Multiple Clock Domains: A clock domain is a grouping of sequential elements sharing a single clock in the design block. If two design blocks share the same clock, then there must be clock skew between the two blocks. Clock skew is important because although it's easy to meet the setup timing requirement, it will create a problem with hold-time violations during scan testing. To avoid the hold-time problems during scan testing, add buffers in the clock path.

Bidirectional I/Os: Handle bidirectional I/Os with care during test-pattern verification. The ATPG tool can generate patterns when the bidirectional I/Os change direction as a result of the capture clock. Testers generally don't support this function. So, you should force the ATPG tool to generate scan patterns that don't change the direction of the bidirectional IOs during the capture cycle.
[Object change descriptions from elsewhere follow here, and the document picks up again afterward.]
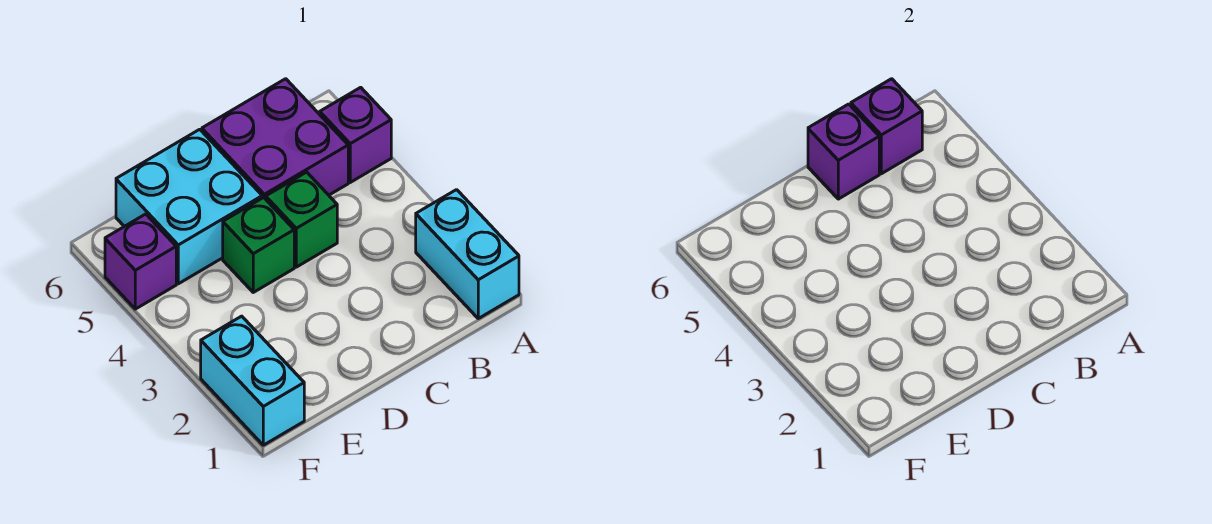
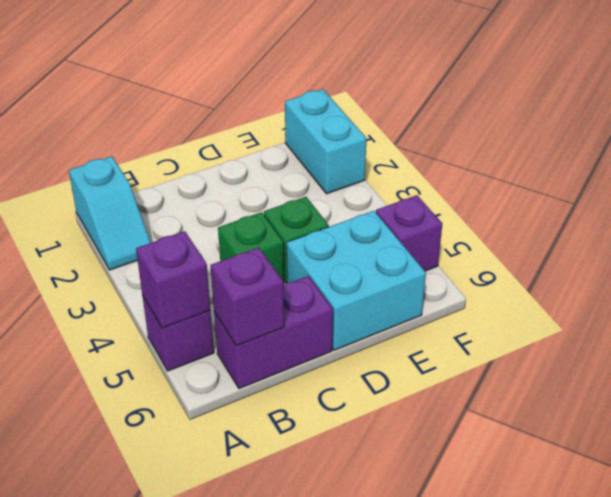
cyan brick A1:A2 level 1 -> cyan slope A1:A2 level 1 top 1
purple brick B5:C6 level 1 -> purple brick B6:C6 level 1
purple brick C6 level 2 -> purple brick A5 level 2

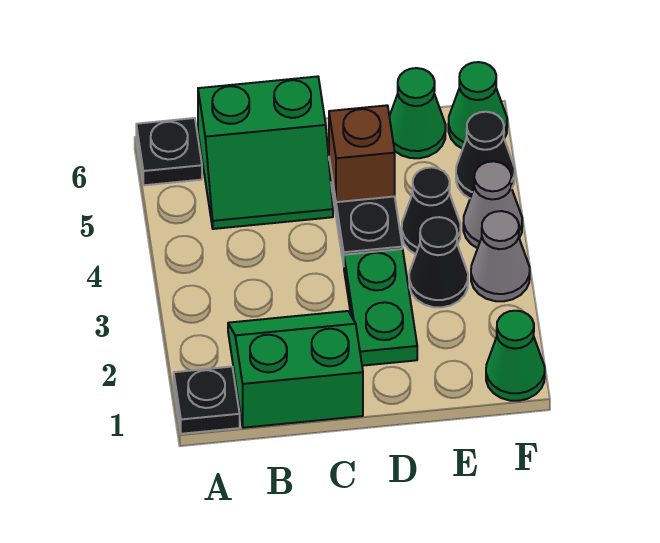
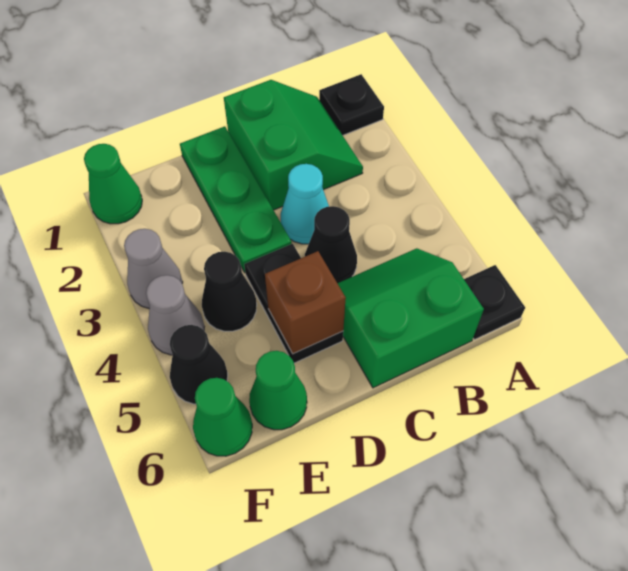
green slope B1:C2 level 1 top 1 -> green slope B1:C2 level 1 top C
none -> cyan cone C3 level 1
green plate D2:D3 level 1 -> green plate D1:D3 level 1
black cone E3 level 1 -> black cone C4 level 1

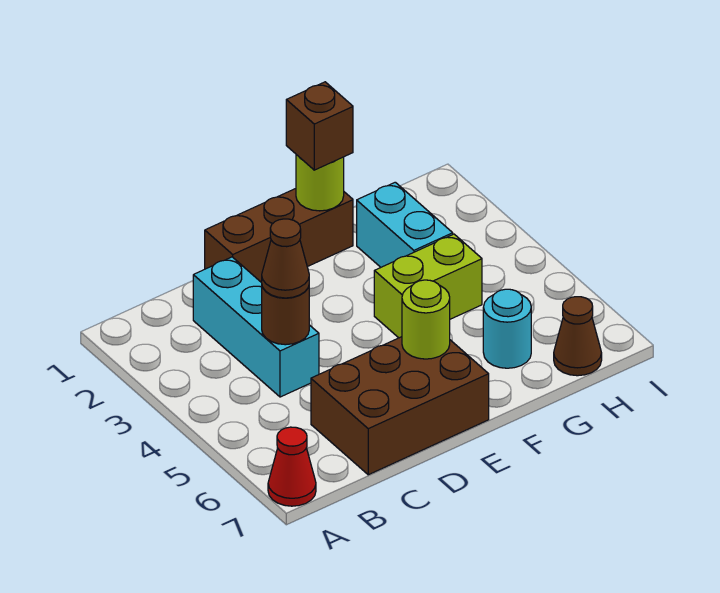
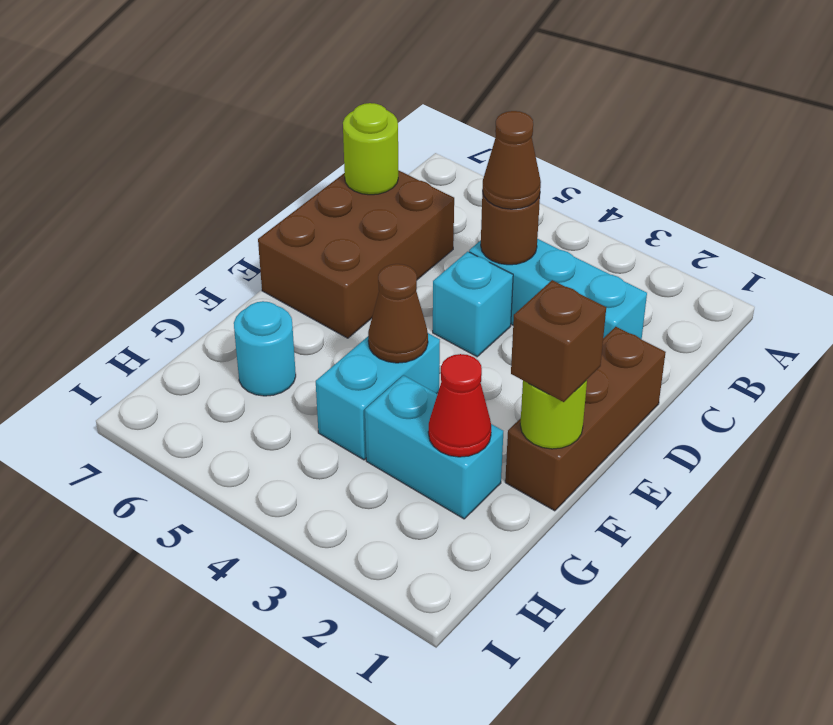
red cone A7 level 1 -> red cone G2 level 2
none -> cyan brick D4 level 1
lime round brick E6 level 2 -> lime round brick C7 level 2
lime brick F4:G4 level 1 -> cyan brick F4:G4 level 1
brown cone H7 level 1 -> brown cone F4 level 2

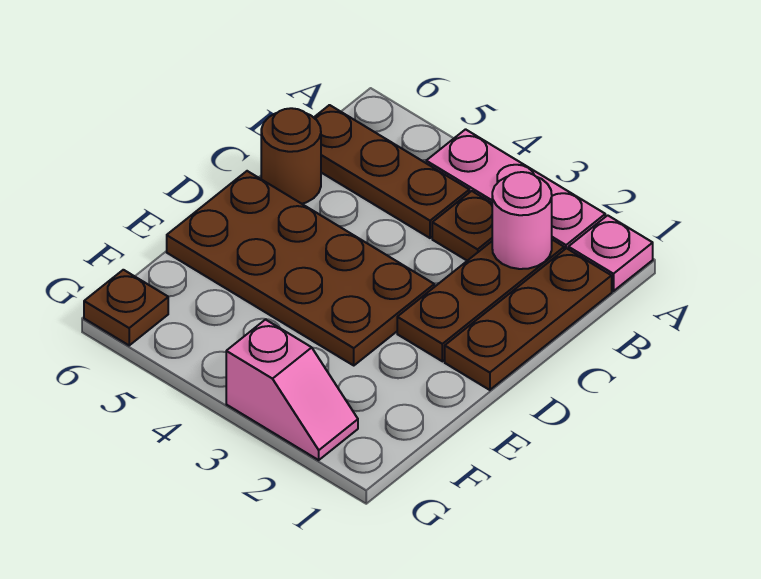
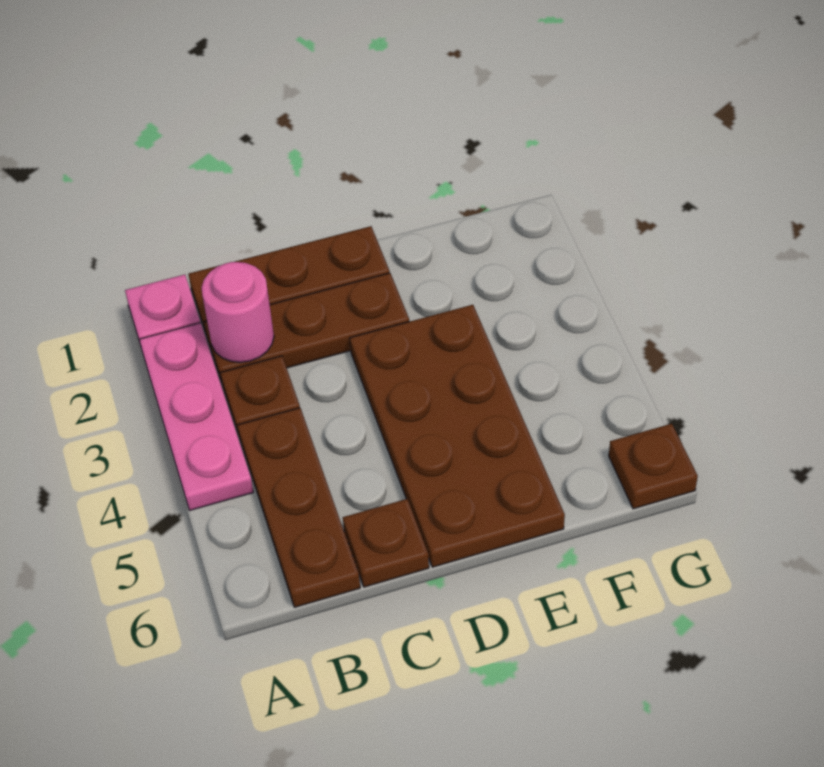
brown round brick C6 level 1 -> brown plate C6 level 1
pink slope G2:G3 level 1 top 3 -> none

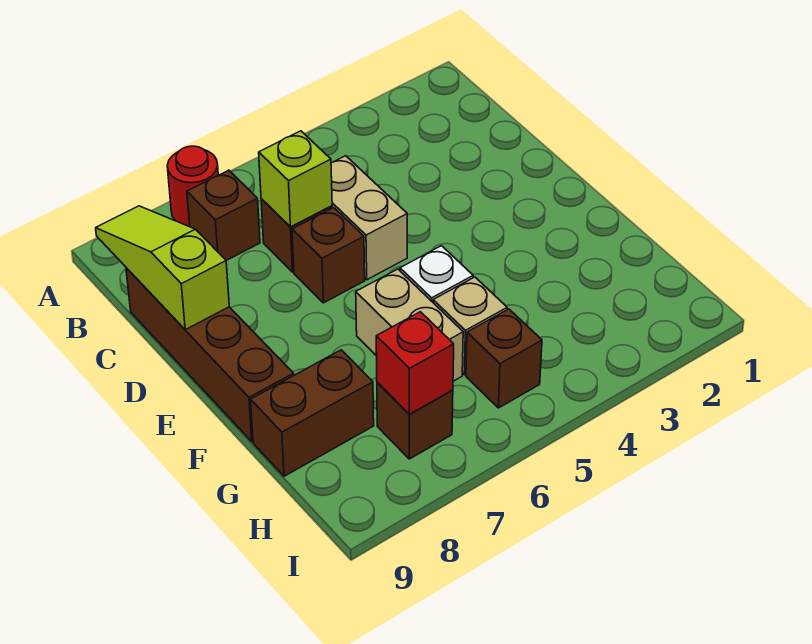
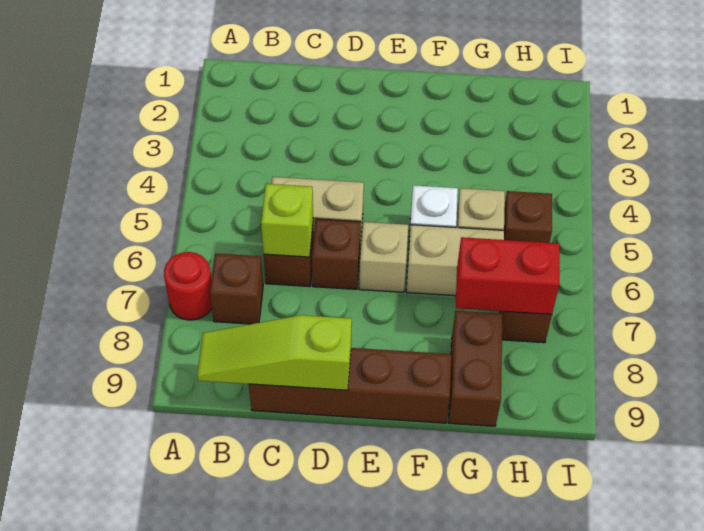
none -> tan brick E6 level 1
red brick H7 level 2 -> red brick G7:H7 level 2

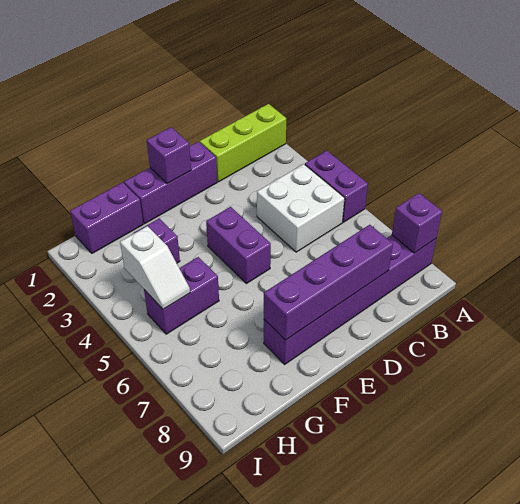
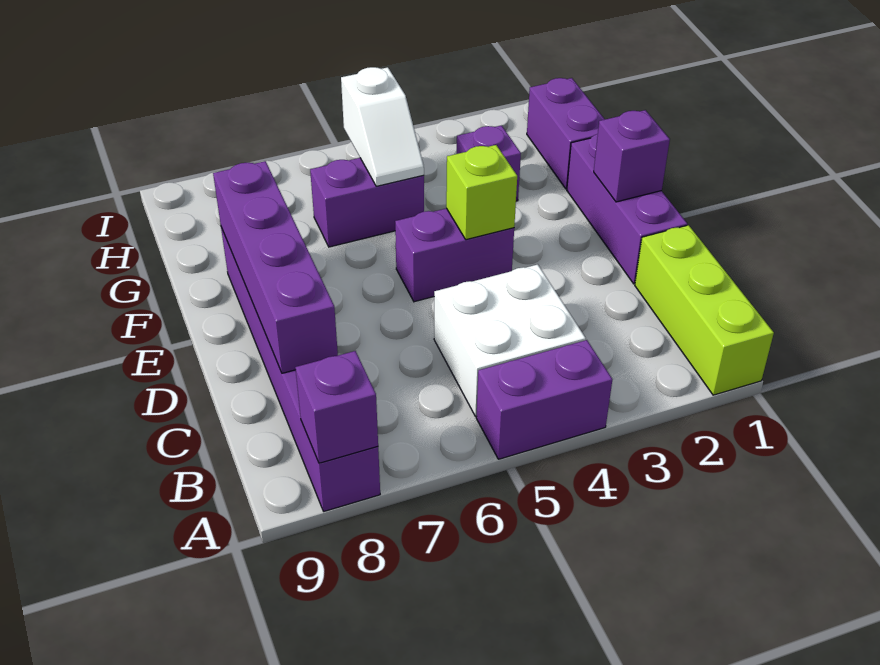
none -> lime brick E4 level 2
purple brick G5:H5 level 1 -> purple brick G5:G6 level 1
white slope H4:H5 level 2 top 4 -> white slope G5:H5 level 2 top H

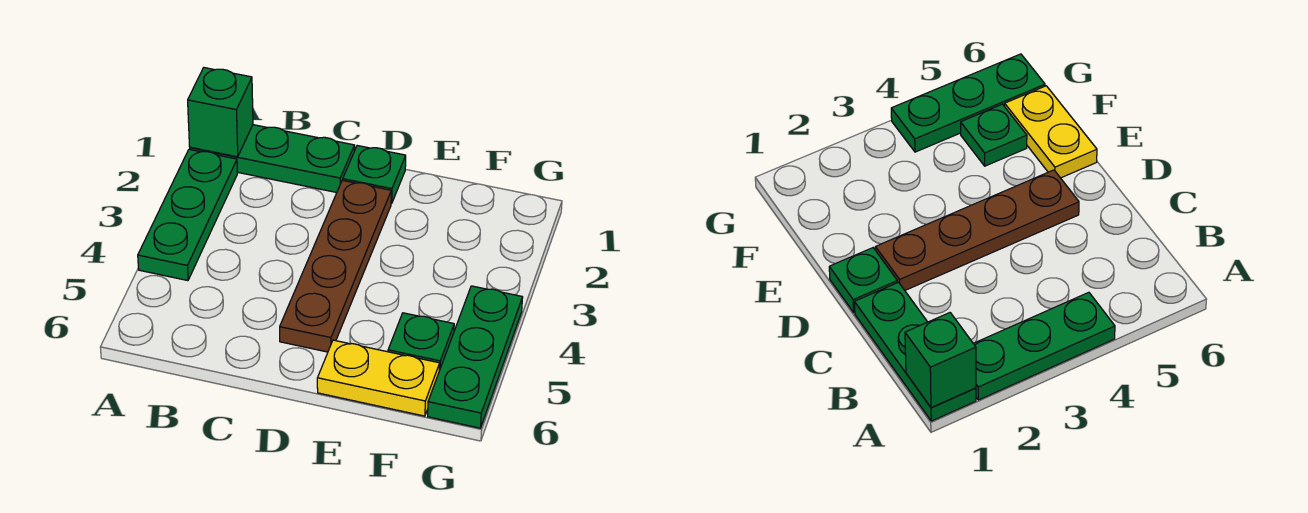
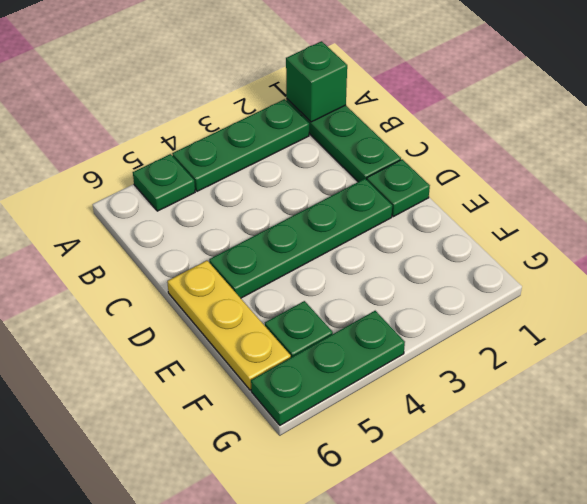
none -> green plate A5 level 1
brown plate D2:D5 level 1 -> green plate D2:D5 level 1
yellow plate E6:F6 level 1 -> yellow plate D6:F6 level 1

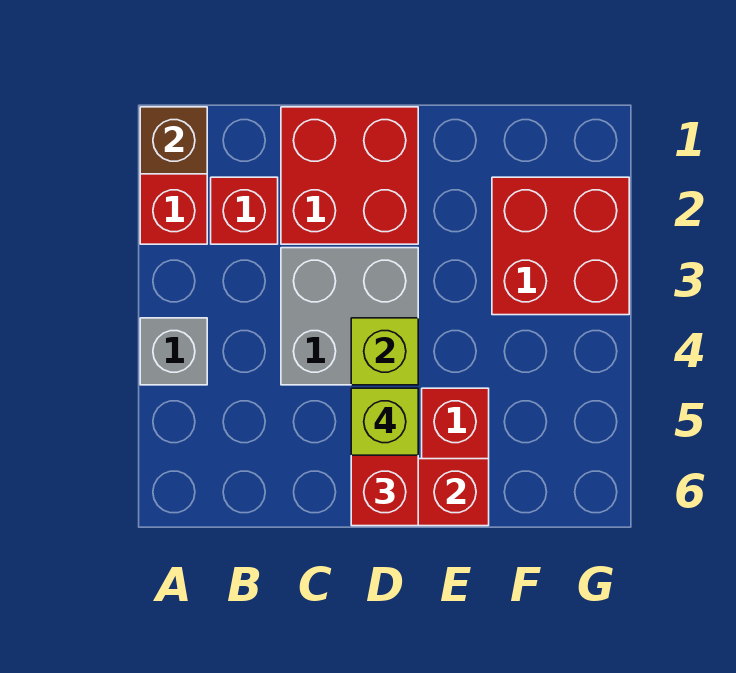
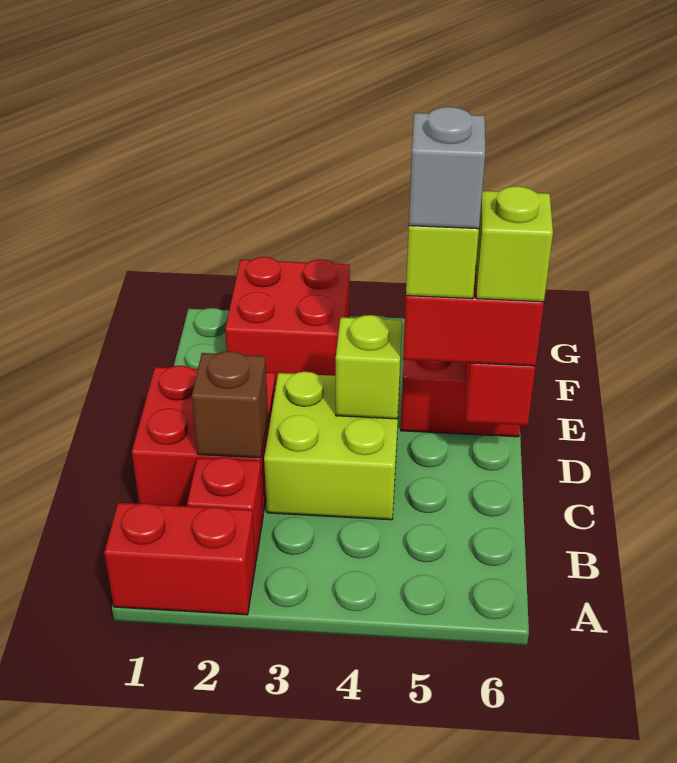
brown brick A1 level 2 -> brown brick C2 level 2
grey brick A4 level 1 -> grey brick D5 level 5
grey brick C3:D4 level 1 -> lime brick C3:D4 level 1
none -> lime brick D6 level 4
Finally, test-pattern verification is important prior to testing to ensure that the ATPG-tool-generated test patterns can be applied to the real design and to prevent the rejecting good chips off the manufacturing line. Simulation mismatches will reduce the fault coverage and yield. They should be resolved by analyzing the circuits as described here.

Recommended Reading:
Abramovici, Miron, Breuer, Melvin A., and Friedman, Arthur D., Digital Systems Testing and Testable Design, Wiley-IEEE Press, Sept. 1994.

Basto, Luis, Khan, Asif, and Hodakievic, Pete, Embedded X86 Testing Methodology, Advanced Micro Devices, 1999.

Crouch, Alfred, Design-For-Test For Digital ICs and Embedded Core Systems, Prentice Hall, 1999.